The following post was written by Regulatory Research Associates, a group within S&P Global Market Intelligence. For further information on the full reports, please request a call.
Dallas-headquartered Vistra Energy Corp., the newest publicly traded merchant generator and retail provider following its emergence from bankruptcy in October 2016, is reportedly in early talks to acquire peer Dynegy Inc., according to The Wall Street Journal. Dynegy owns 31.4 GW of gas- and coal-fired capacity across the U.S., including 4.7 GW in the Electric Reliability Council of Texas. Vistra's operations consist of 17 GW of nuclear, coal and gas-fired capacity in ERCOT through Luminant, and the state's largest electric retail business, TXU Energy.
During Vistra's May 18 first-quarter earnings call, management affirmed its commitment to its core, complementary generation and electric retail operations in ERCOT, while leaving the door open to potential large M&A transactions. In addition, Vistra is actively exploring acquisitions of combined-cycle generating assets in Texas.
Vistra's reported interest in Dynegy comes as the legacy merchant generation sector has in recent months addressed sagging stock prices and heavy debt weighing on balance sheets while scaling back the pace of CapEx and asset acquisitions.
With a net debt-to-EBITDA ratio hovering around 8.0x at the end of 2016, Dynegy has pointed to deleveraging as its top priority, aiming to lower that multiple to 4.5x through select asset sales and cost and performance initiatives to improve cash flow and earnings.

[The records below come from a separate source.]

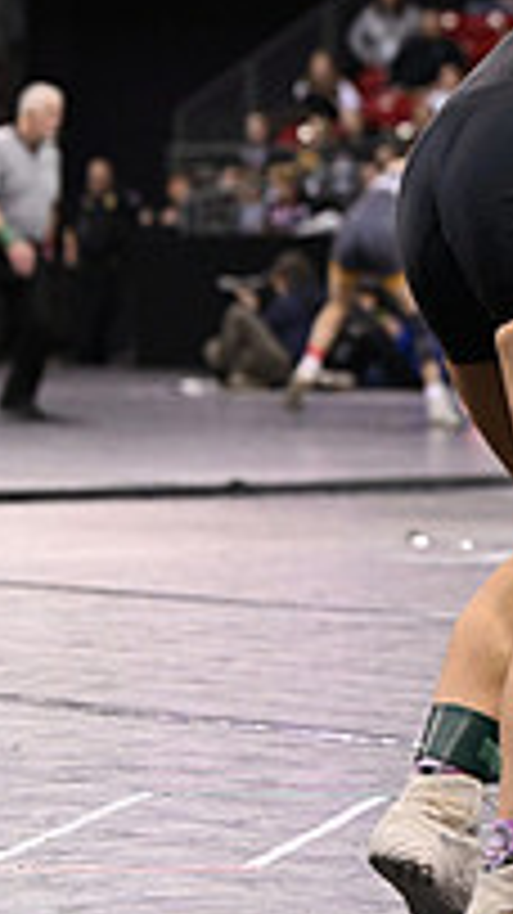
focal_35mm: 228
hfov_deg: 5.2
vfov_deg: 9.4
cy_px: 232
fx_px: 5521
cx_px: 1242
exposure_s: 1/1000
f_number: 3.2
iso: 4000
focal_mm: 76
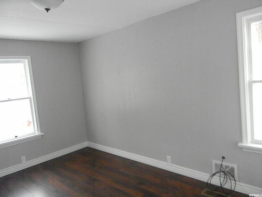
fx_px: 204
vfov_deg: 51.4
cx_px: 131
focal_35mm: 27
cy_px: 98
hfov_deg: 65.3
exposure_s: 1/249
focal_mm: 5
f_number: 3.5
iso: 806
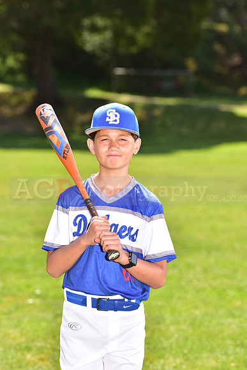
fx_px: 1388
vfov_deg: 15.2
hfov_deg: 10.2
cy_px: 185
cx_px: 124
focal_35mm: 135
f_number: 4.5
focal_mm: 135
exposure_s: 1/250
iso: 80
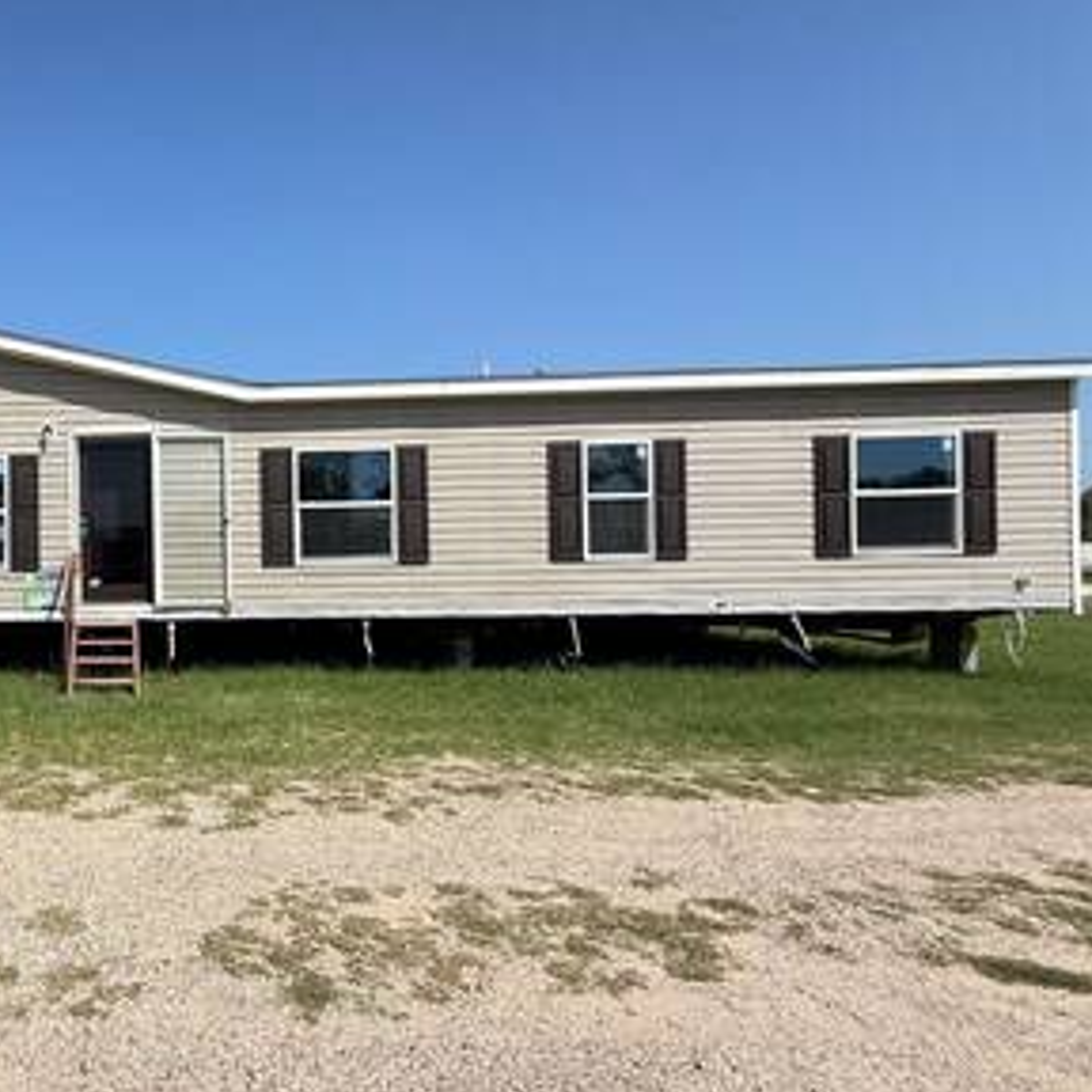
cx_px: 133
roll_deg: +0.7
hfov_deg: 60.3
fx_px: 785
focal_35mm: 22
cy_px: 561
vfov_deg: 69.6
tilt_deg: -0.1
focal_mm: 2.22
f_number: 2.2
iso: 50
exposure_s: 1/1285
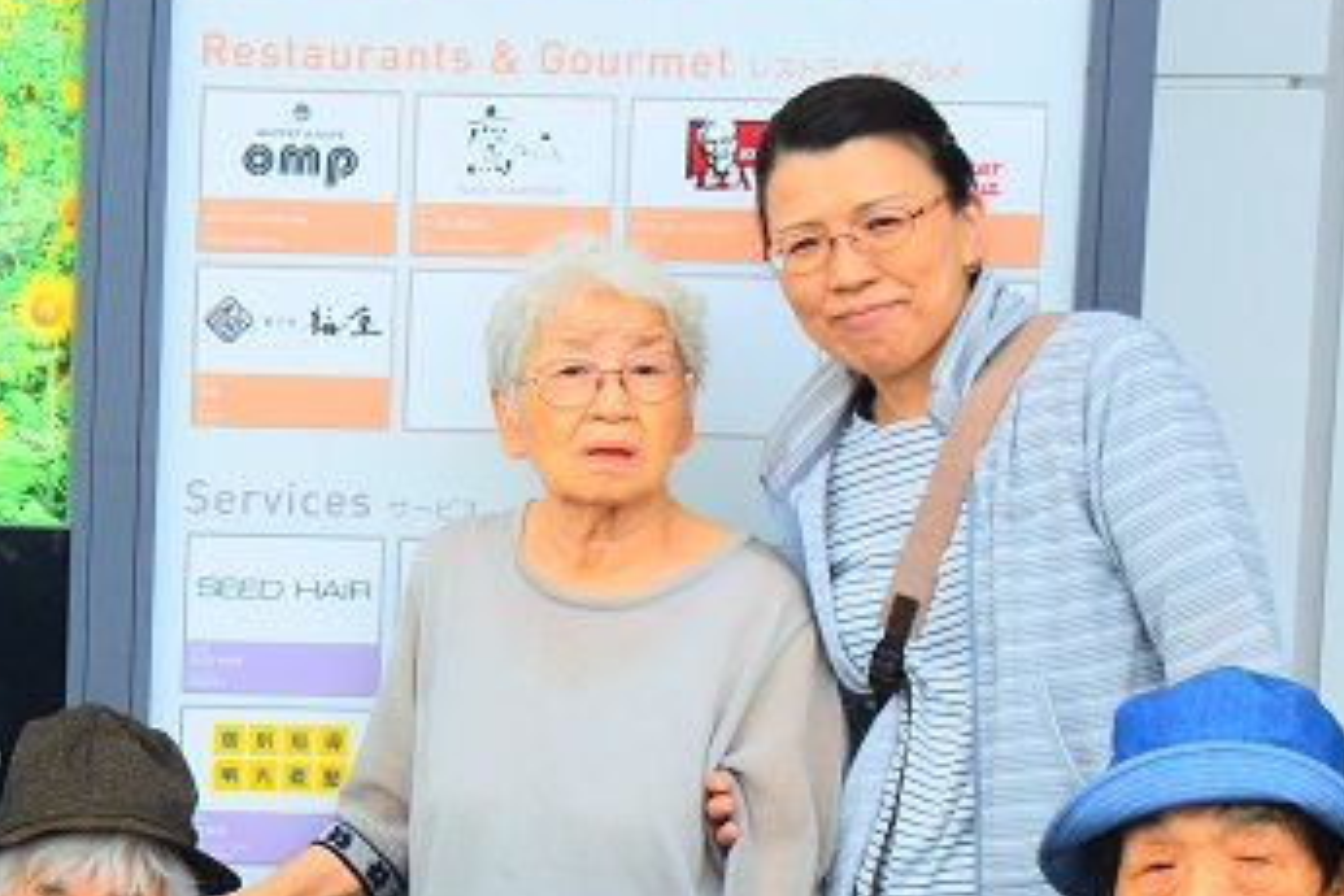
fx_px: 6869
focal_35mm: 184
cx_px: -140
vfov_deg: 7.4
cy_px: 952
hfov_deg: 11.0
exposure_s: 1/250
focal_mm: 21.4
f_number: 4.8
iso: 220
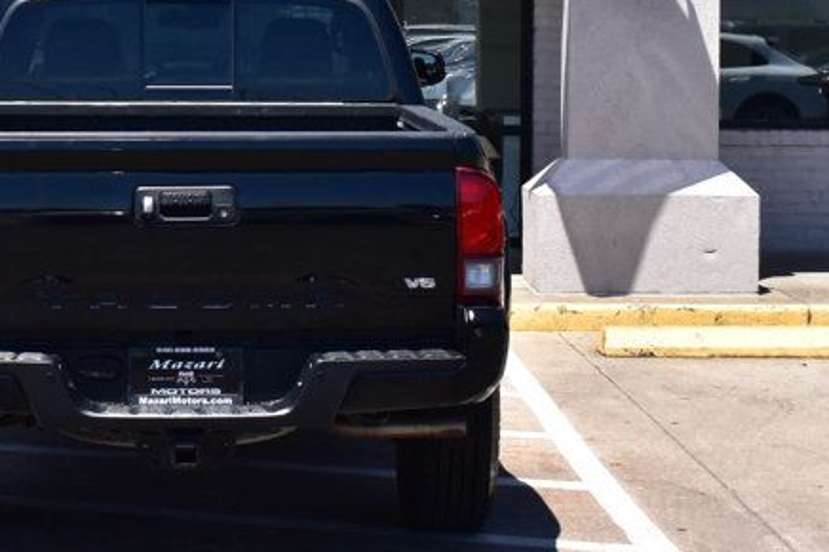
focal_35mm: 109
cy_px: 89
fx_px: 2512
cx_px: 238
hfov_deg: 18.7
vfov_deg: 12.5
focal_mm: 31
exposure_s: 1/500
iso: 400
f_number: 11
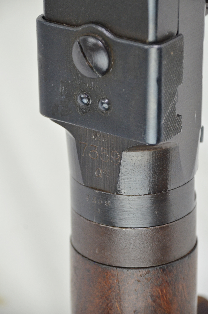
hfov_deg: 6.8
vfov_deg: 10.2
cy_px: 157
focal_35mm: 202
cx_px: 104
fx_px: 1763
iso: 1000
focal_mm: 135
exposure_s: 1/125
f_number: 5.6
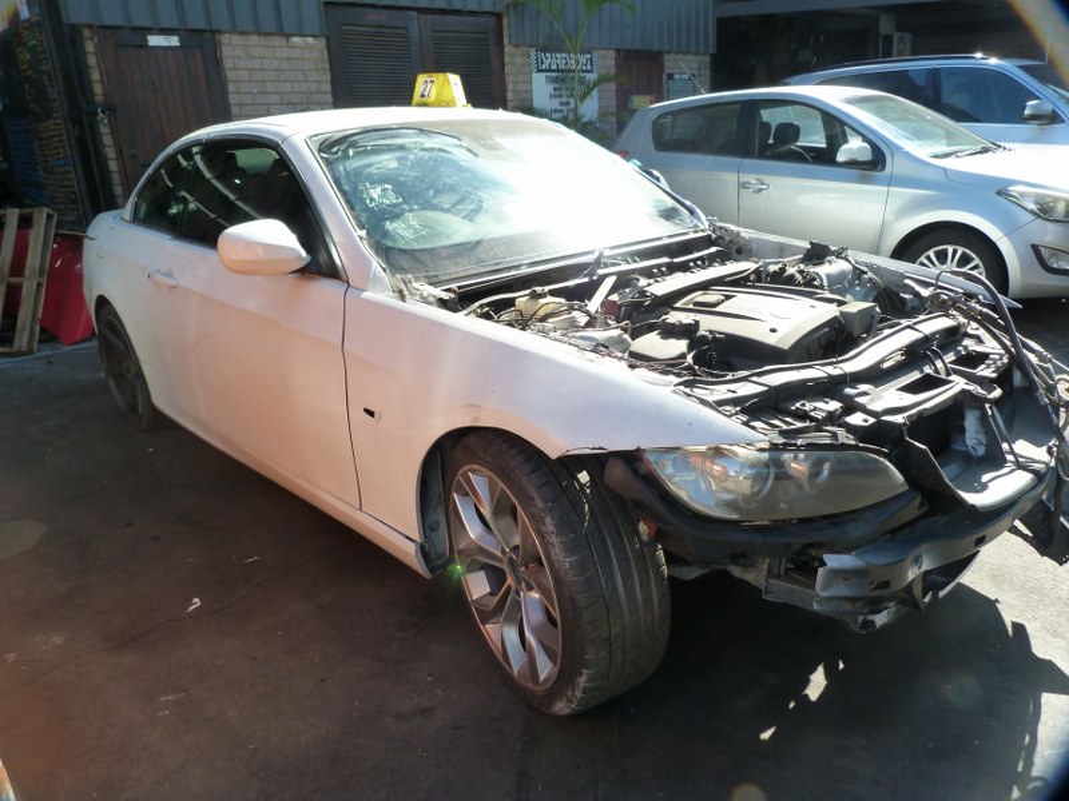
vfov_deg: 54.9
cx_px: 534
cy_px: 400
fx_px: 772
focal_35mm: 25
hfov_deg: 69.4
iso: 125
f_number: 4
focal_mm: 4.5
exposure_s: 1/160
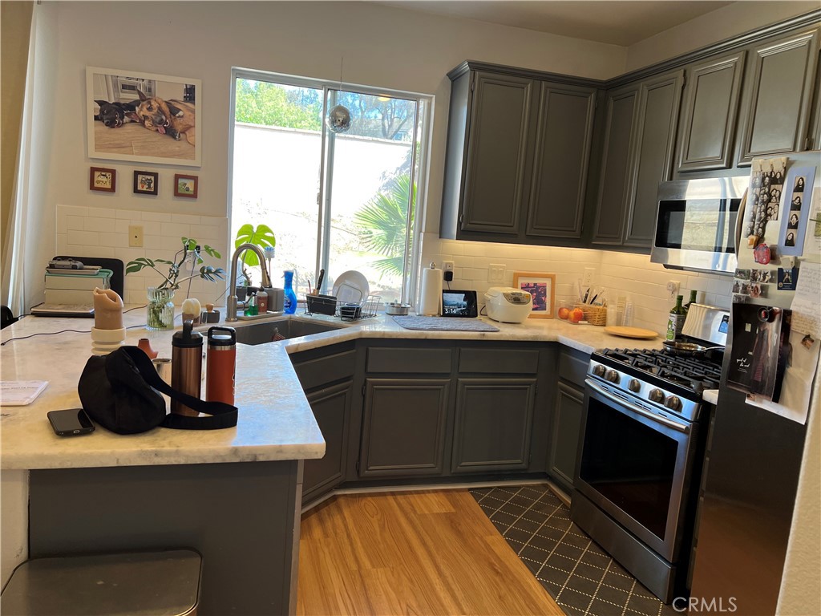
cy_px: 308
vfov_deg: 53.1
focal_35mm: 26
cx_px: 410
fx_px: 617
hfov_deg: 67.3
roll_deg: -4.0
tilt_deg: -7.5
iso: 40
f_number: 1.5
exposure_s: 1/120
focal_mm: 5.7
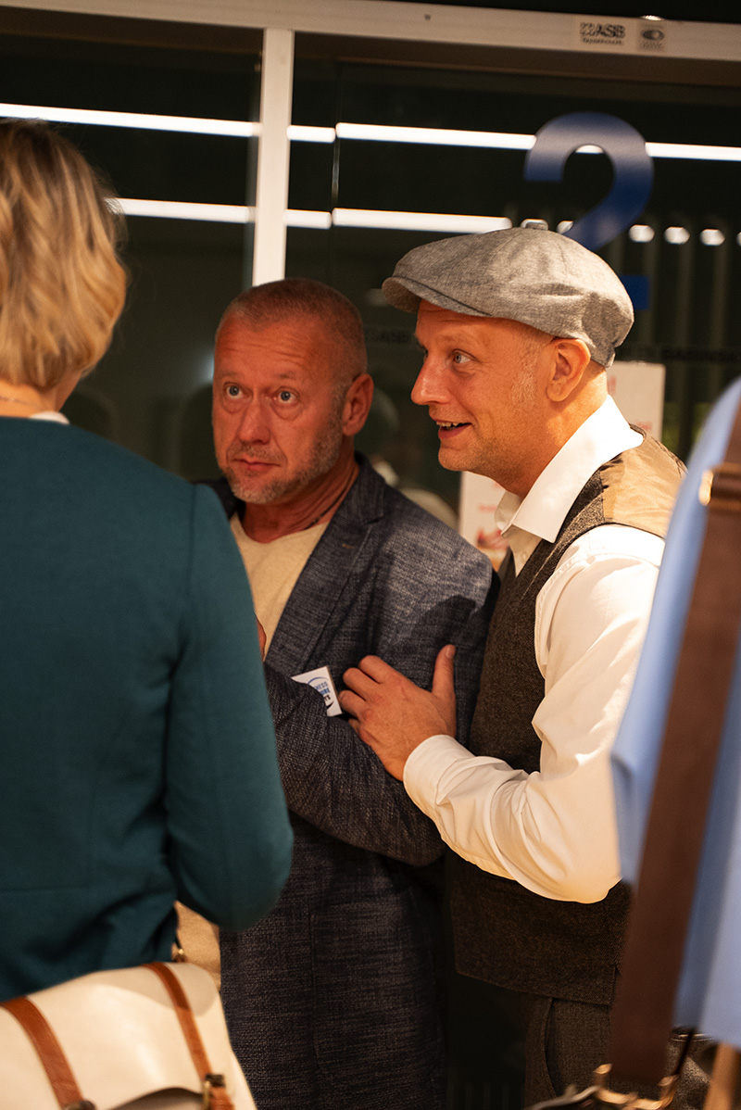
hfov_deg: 18.2
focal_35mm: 75
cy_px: 555
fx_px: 2313
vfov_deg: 27.0
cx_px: 370
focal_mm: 75
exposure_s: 1/200
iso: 4000
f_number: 2.8
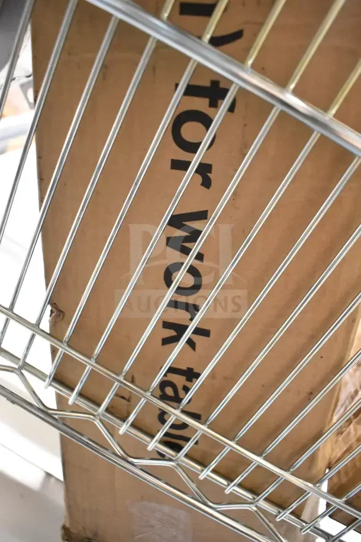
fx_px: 451
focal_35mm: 30
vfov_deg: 61.9
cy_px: 271
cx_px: 180
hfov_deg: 43.6
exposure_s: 1/50
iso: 6400
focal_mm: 20
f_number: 3.8
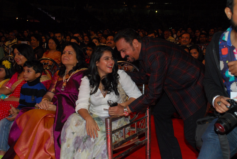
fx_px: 346
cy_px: 80
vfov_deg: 25.8
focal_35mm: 52
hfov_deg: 37.8
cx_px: 118
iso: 1000
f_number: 5.6
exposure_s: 1/125
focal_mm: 35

IPP management teams on recent earnings calls have indicated a willingness to consider large-scale M&A. Dynegy management believes that potential market power issues that could arise from the combination of large generating fleets and change-of-control debt provisions present little to no impediment to a corporate transaction, while Calpine Corp. management has indicated it would consider M&A offers.